Languages like Julia treat code as symbolic mathematics: you can define an expression like A * B and the compiler can reason algebraically about it, optimizing across data types, hardware, and even distributed nodes.
This idea (that programming languages are a form of applied algebra) is not new, but it’s finally reaching maturity.
Every time you vectorize a computation, use a matrix library, or employ automatic differentiation, you’re exploiting algebraic structure encoded in the language. The runtime doesn’t just execute your code; it transforms it.
The best modern compilers are, in a sense, algebraic engines, rewriting your program into equivalent but more efficient mathematical forms.
The Moral of the Story
By the end of the Computeopolis challenge, the judges declare all three winners.
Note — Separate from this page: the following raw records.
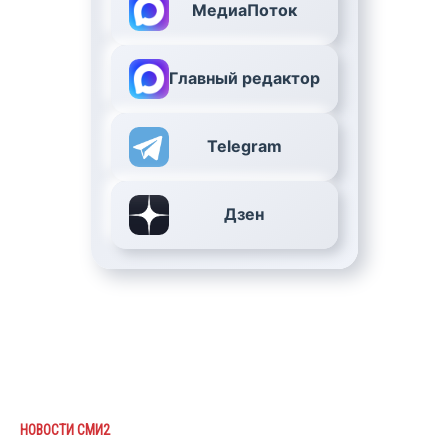
МедиаПоток
Главный редактор
Telegram
Дзен
НОВОСТИ СМИ2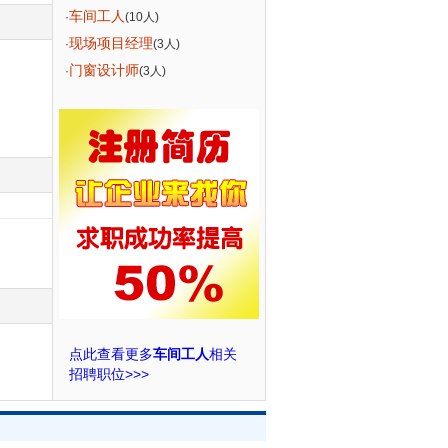
车间工人
·
(10人)
现场项目经理
·
(3人)
门窗设计师
·
(3人)
点此查看更多
车间工人
相关
招聘职位>>>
Clara, for mastering the art of control.
Devin, for trusting abstraction.
And Elena, for transcending both with better mathematics.
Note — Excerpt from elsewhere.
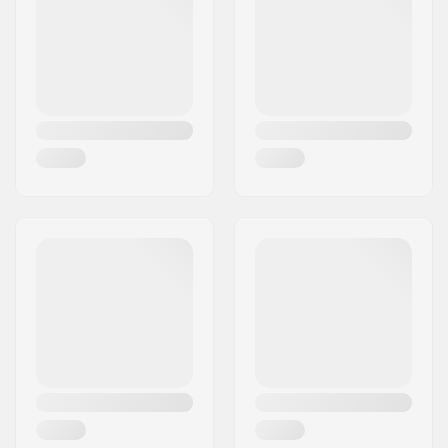
By:
Copenhagen
Land:
Danmark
The true frontier of computing lies at the core intersection of all three.
The next time someone says “Python is slow”, remember the lesson of the matrix. Languages don’t define performance, layers of meaning do.
A single line of elegant code can mobilize decades of mathematical genius, crossing abstraction layers from Python to C to silicon, running optimized vectorized kernels across thousands of cores, all because you wrote A @ B.
We don’t win by fighting the machine for control. We win by teaching the machine what we mean.
That is the enduring lesson of modern computing:
The closer our code mirrors mathematics, the faster it can become.